=== Required work ===
Search the records below for the word "destacou", then return every line where it appears.

=== Items from a dataset ===
□ □ □
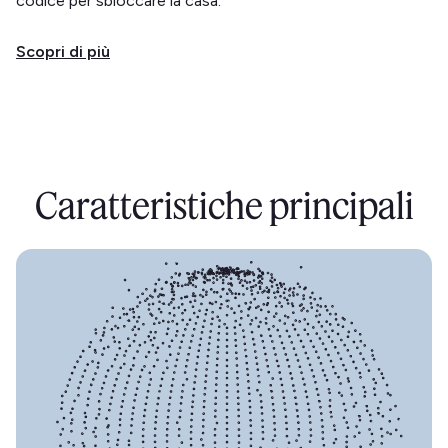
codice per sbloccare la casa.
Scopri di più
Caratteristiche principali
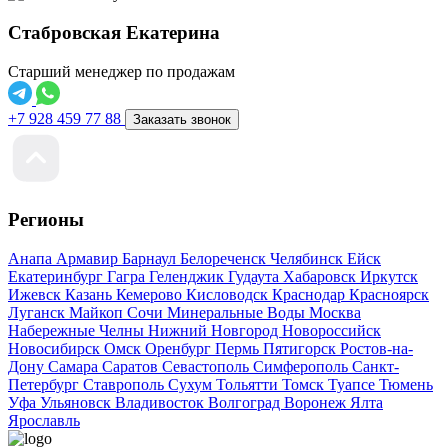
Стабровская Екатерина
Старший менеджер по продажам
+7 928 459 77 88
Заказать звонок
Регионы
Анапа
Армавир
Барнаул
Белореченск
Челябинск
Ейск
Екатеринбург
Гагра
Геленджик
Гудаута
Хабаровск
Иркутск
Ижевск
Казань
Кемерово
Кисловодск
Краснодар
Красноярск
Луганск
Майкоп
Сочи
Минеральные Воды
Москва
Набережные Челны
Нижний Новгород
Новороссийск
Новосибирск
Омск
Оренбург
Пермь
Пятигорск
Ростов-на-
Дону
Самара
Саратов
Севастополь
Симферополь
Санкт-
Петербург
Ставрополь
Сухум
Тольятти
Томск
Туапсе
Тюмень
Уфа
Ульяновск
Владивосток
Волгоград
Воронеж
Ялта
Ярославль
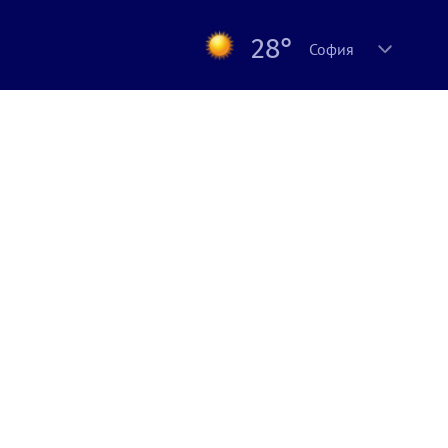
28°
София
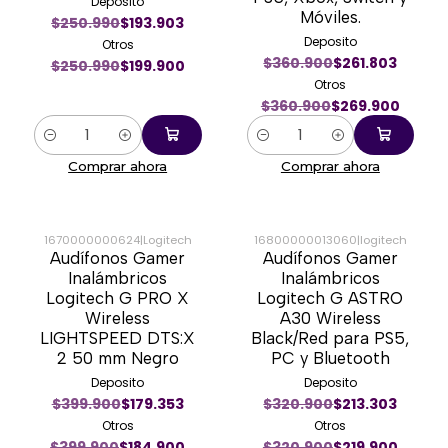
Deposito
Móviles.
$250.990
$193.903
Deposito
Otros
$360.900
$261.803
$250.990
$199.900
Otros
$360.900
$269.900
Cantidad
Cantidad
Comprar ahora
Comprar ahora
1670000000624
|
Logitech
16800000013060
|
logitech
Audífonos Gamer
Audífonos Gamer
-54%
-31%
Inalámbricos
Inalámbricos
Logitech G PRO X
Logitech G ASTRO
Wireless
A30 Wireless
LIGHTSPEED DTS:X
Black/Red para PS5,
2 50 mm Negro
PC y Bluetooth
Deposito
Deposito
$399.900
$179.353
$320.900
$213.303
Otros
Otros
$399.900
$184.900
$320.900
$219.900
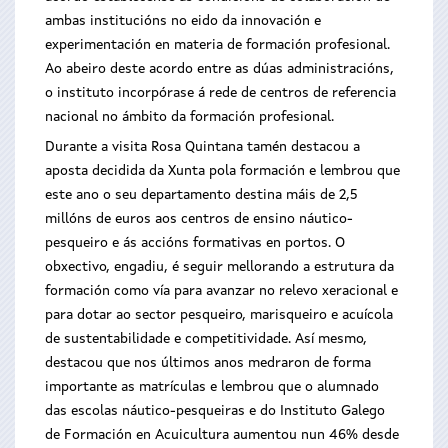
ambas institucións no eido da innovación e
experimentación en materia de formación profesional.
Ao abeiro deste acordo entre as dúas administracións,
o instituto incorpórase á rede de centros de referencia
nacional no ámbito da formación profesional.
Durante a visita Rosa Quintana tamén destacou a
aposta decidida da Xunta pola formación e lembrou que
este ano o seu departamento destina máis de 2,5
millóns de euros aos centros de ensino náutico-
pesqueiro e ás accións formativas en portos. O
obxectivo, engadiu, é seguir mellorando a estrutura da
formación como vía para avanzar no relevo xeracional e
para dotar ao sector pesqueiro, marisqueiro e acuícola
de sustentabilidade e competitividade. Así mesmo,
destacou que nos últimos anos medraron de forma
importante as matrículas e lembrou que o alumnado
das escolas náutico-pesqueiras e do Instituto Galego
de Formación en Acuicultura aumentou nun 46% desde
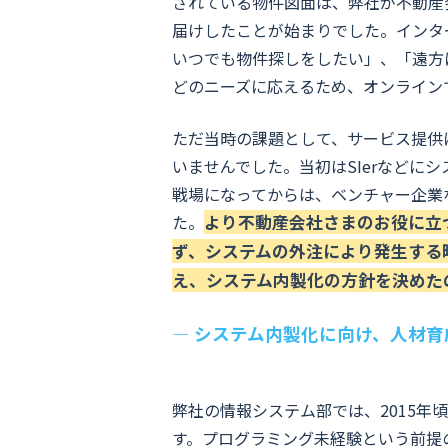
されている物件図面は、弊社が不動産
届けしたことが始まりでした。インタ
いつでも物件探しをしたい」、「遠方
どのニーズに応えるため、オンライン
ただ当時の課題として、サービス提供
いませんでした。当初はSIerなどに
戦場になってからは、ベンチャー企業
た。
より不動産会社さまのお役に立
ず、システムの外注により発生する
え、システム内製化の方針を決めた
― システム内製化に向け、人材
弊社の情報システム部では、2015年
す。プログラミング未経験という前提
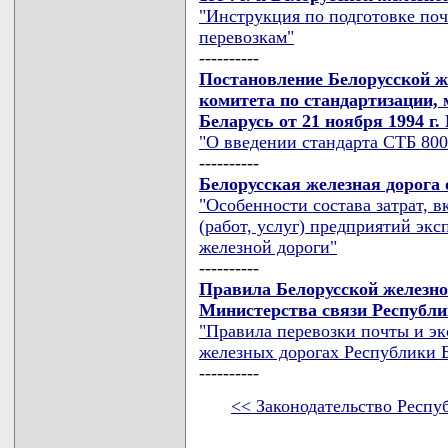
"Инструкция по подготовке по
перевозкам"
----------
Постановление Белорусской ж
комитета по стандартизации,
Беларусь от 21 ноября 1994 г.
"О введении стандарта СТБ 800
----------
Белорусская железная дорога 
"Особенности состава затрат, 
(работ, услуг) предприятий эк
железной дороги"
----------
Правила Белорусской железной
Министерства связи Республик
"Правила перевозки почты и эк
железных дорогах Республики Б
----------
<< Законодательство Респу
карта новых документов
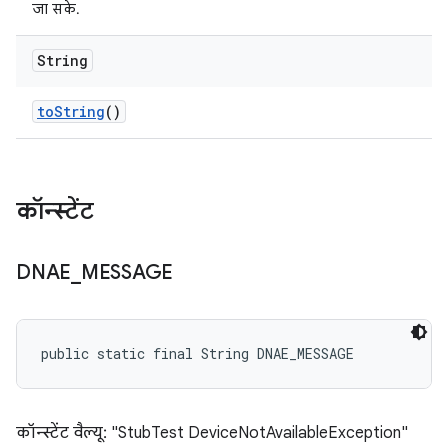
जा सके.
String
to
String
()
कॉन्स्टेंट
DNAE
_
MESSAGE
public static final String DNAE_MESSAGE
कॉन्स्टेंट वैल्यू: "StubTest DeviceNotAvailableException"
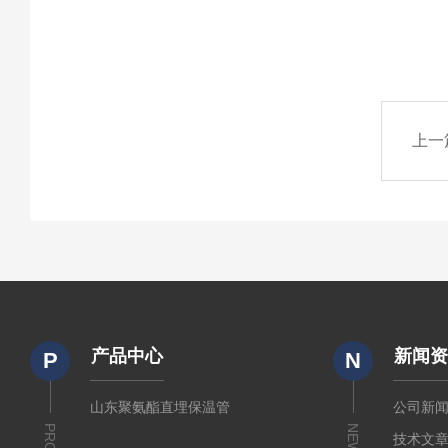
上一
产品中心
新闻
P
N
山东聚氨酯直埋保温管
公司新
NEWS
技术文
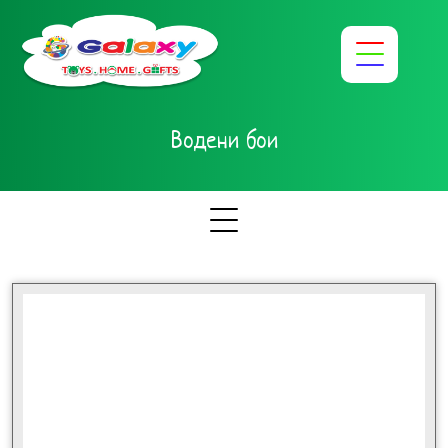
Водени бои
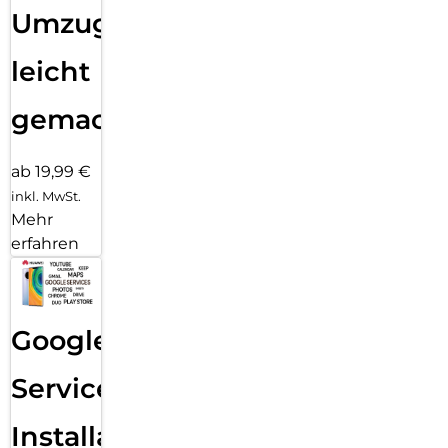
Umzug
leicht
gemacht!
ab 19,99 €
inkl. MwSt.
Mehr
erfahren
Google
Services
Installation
□ □ □
=== Expected answer ===
Durante a visita Rosa Quintana tamén destacou a
destacou que nos últimos anos medraron de forma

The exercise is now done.